▶ _Your objective_
Copy each of the lines below word for word, omitting the pictures from your answer.

[Collected data]
»»

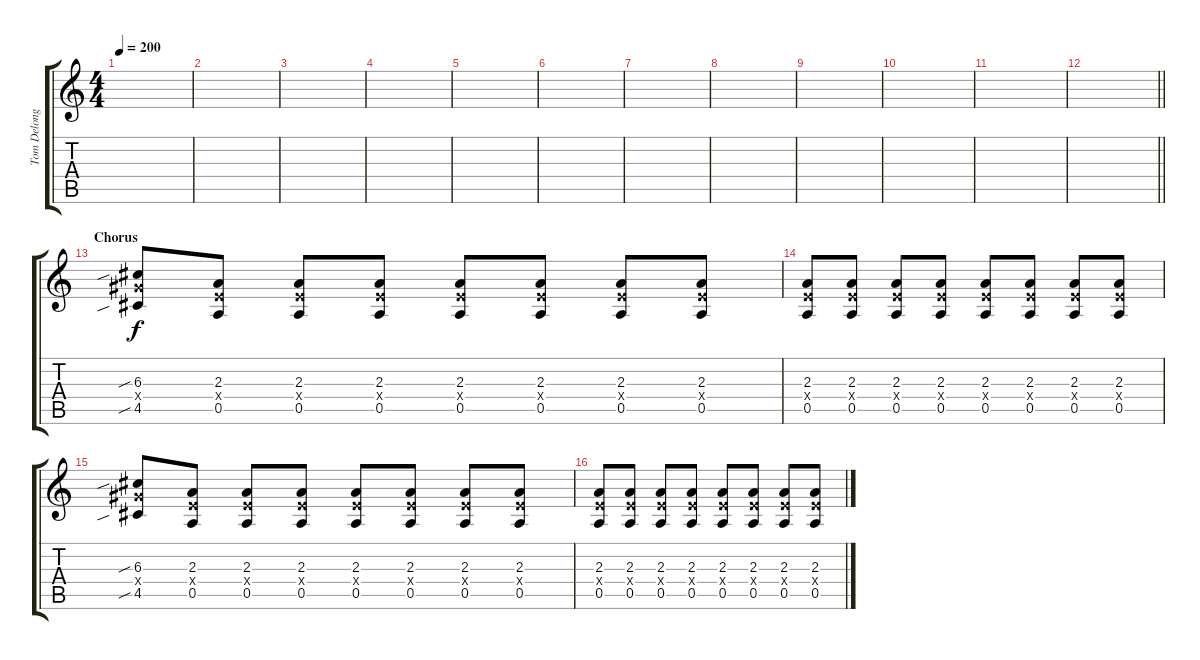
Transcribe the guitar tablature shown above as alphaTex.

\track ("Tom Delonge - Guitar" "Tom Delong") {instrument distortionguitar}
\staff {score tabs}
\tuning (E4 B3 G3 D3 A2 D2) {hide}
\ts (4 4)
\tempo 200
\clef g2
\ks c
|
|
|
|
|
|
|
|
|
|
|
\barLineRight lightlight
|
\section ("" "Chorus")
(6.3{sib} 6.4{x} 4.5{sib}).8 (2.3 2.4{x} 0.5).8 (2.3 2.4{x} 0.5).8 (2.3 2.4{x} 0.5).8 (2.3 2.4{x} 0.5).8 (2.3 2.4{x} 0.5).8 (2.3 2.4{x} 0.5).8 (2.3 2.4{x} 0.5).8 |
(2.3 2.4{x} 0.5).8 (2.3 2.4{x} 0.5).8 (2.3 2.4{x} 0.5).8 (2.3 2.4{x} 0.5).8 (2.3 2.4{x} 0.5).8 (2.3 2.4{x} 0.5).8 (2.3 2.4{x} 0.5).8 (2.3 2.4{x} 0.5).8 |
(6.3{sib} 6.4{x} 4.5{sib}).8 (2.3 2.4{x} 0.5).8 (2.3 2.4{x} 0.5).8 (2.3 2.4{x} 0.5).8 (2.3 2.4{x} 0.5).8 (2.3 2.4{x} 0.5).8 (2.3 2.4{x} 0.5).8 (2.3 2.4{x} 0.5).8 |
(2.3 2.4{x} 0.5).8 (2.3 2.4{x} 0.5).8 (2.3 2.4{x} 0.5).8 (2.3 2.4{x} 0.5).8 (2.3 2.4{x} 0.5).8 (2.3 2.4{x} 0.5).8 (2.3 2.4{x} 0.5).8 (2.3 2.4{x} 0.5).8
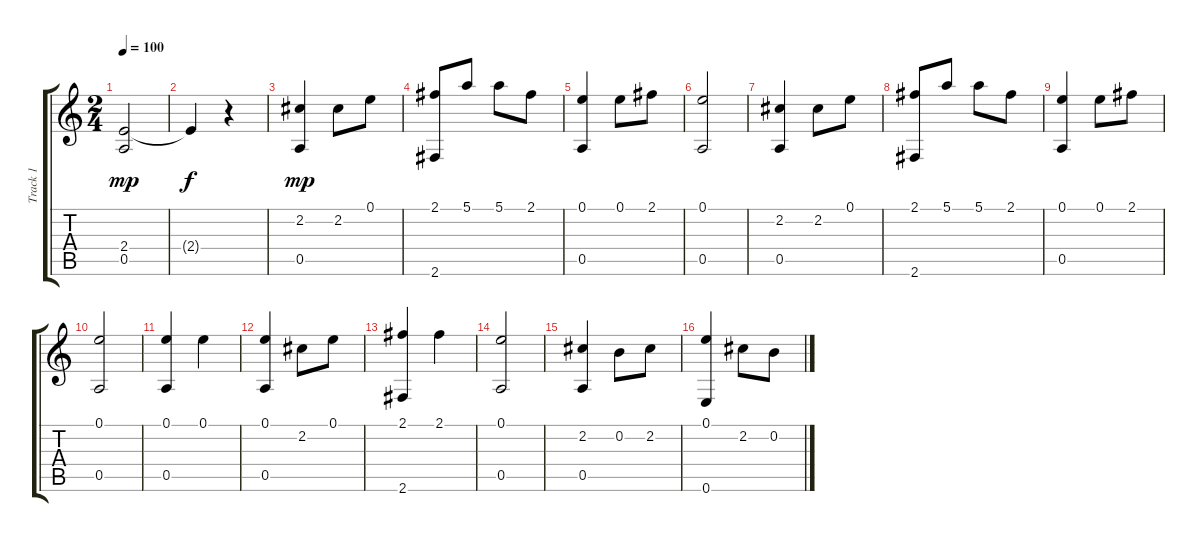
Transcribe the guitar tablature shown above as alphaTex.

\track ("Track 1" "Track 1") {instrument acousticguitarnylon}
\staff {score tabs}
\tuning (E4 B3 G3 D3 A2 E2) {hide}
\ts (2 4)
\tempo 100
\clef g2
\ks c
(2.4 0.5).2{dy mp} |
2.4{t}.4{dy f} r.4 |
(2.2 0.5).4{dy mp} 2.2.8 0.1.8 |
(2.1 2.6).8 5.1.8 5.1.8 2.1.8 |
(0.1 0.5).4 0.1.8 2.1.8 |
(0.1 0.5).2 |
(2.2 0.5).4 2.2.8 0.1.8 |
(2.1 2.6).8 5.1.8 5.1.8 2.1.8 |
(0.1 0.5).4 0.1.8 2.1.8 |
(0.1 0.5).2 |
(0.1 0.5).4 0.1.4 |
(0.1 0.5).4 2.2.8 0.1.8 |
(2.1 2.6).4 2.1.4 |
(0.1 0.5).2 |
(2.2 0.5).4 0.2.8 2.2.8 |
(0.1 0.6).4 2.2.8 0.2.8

««

▶ _Written solution_
Transcribe the guitar tablature shown above as alphaTex.

\track ("Tom Delonge - Guitar" "Tom Delong") {instrument distortionguitar}
\staff {score tabs}
\tuning (E4 B3 G3 D3 A2 D2) {hide}
\ts (4 4)
\tempo 200
\clef g2
\ks c
|
|
|
|
|
|
|
|
|
|
|
\barLineRight lightlight
|
\section ("" "Chorus")
(6.3{sib} 6.4{x} 4.5{sib}).8 (2.3 2.4{x} 0.5).8 (2.3 2.4{x} 0.5).8 (2.3 2.4{x} 0.5).8 (2.3 2.4{x} 0.5).8 (2.3 2.4{x} 0.5).8 (2.3 2.4{x} 0.5).8 (2.3 2.4{x} 0.5).8 |
(2.3 2.4{x} 0.5).8 (2.3 2.4{x} 0.5).8 (2.3 2.4{x} 0.5).8 (2.3 2.4{x} 0.5).8 (2.3 2.4{x} 0.5).8 (2.3 2.4{x} 0.5).8 (2.3 2.4{x} 0.5).8 (2.3 2.4{x} 0.5).8 |
(6.3{sib} 6.4{x} 4.5{sib}).8 (2.3 2.4{x} 0.5).8 (2.3 2.4{x} 0.5).8 (2.3 2.4{x} 0.5).8 (2.3 2.4{x} 0.5).8 (2.3 2.4{x} 0.5).8 (2.3 2.4{x} 0.5).8 (2.3 2.4{x} 0.5).8 |
(2.3 2.4{x} 0.5).8 (2.3 2.4{x} 0.5).8 (2.3 2.4{x} 0.5).8 (2.3 2.4{x} 0.5).8 (2.3 2.4{x} 0.5).8 (2.3 2.4{x} 0.5).8 (2.3 2.4{x} 0.5).8 (2.3 2.4{x} 0.5).8
Transcribe the guitar tablature shown above as alphaTex.

\track ("Track 1" "Track 1") {instrument acousticguitarnylon}
\staff {score tabs}
\tuning (E4 B3 G3 D3 A2 E2) {hide}
\ts (2 4)
\tempo 100
\clef g2
\ks c
(2.4 0.5).2{dy mp} |
2.4{t}.4{dy f} r.4 |
(2.2 0.5).4{dy mp} 2.2.8 0.1.8 |
(2.1 2.6).8 5.1.8 5.1.8 2.1.8 |
(0.1 0.5).4 0.1.8 2.1.8 |
(0.1 0.5).2 |
(2.2 0.5).4 2.2.8 0.1.8 |
(2.1 2.6).8 5.1.8 5.1.8 2.1.8 |
(0.1 0.5).4 0.1.8 2.1.8 |
(0.1 0.5).2 |
(0.1 0.5).4 0.1.4 |
(0.1 0.5).4 2.2.8 0.1.8 |
(2.1 2.6).4 2.1.4 |
(0.1 0.5).2 |
(2.2 0.5).4 0.2.8 2.2.8 |
(0.1 0.6).4 2.2.8 0.2.8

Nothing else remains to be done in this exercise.